[WHAT TO WORK ON]: List every line below that contains the string "ankle".

Human pose keypoint data:

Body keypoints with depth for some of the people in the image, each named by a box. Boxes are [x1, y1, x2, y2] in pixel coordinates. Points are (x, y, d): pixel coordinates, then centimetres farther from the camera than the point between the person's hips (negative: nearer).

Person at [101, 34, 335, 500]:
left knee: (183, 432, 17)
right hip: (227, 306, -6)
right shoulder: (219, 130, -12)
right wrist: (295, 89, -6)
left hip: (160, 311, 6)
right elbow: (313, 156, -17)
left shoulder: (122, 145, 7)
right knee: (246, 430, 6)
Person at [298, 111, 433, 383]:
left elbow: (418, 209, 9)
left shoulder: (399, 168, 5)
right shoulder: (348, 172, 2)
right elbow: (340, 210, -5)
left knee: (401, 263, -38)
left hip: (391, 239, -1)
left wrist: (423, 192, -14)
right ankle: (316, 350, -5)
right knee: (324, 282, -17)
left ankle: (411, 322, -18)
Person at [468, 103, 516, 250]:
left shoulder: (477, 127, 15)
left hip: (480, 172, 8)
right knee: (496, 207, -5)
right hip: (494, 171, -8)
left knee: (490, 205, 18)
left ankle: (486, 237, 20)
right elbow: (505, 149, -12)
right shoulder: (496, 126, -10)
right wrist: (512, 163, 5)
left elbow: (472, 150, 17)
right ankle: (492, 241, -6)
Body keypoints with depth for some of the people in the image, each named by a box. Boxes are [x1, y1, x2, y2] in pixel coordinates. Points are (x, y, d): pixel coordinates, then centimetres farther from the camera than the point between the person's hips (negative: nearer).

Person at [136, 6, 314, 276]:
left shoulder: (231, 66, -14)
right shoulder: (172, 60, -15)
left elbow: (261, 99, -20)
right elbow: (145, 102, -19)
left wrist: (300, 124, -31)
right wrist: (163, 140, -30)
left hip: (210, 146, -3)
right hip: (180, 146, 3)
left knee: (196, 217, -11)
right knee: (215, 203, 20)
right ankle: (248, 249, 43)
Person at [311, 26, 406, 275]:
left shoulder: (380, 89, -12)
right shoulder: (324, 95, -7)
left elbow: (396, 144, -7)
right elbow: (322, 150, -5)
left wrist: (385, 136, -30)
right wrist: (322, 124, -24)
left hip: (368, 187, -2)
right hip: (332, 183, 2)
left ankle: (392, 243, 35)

--

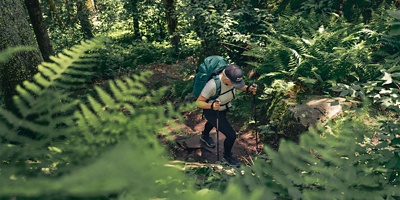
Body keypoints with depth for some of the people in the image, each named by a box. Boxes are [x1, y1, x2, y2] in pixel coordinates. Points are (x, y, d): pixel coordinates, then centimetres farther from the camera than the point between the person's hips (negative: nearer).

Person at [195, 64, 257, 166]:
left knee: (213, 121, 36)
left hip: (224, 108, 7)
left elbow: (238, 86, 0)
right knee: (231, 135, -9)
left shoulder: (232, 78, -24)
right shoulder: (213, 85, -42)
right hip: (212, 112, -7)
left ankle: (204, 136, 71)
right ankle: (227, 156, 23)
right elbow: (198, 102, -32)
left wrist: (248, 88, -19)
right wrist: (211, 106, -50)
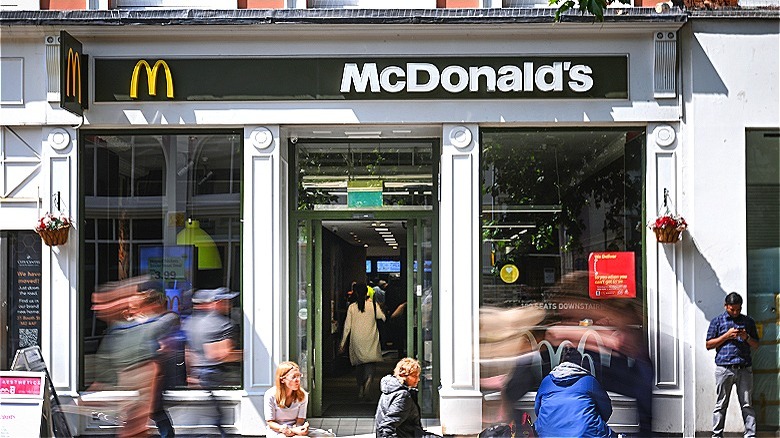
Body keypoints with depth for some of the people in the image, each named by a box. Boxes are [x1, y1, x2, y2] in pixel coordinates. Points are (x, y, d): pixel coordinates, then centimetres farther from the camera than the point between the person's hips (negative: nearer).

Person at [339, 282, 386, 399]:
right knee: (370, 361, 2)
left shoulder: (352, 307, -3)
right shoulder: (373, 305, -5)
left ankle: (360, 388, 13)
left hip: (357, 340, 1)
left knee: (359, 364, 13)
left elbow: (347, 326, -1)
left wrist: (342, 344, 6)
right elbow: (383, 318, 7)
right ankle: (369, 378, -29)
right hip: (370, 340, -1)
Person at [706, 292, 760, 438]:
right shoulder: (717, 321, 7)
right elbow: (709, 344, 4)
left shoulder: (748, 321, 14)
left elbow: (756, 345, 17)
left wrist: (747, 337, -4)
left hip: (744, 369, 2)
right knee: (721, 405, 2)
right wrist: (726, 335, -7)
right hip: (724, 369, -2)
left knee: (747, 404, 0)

[RESPONSE]:
right ankle: (316, 350, -5)
left ankle: (411, 322, -18)
left ankle: (486, 237, 20)
right ankle: (492, 241, -6)
right ankle: (248, 249, 43)
left ankle: (392, 243, 35)
left ankle: (204, 136, 71)
right ankle: (227, 156, 23)
left ankle: (360, 388, 13)
right ankle: (369, 378, -29)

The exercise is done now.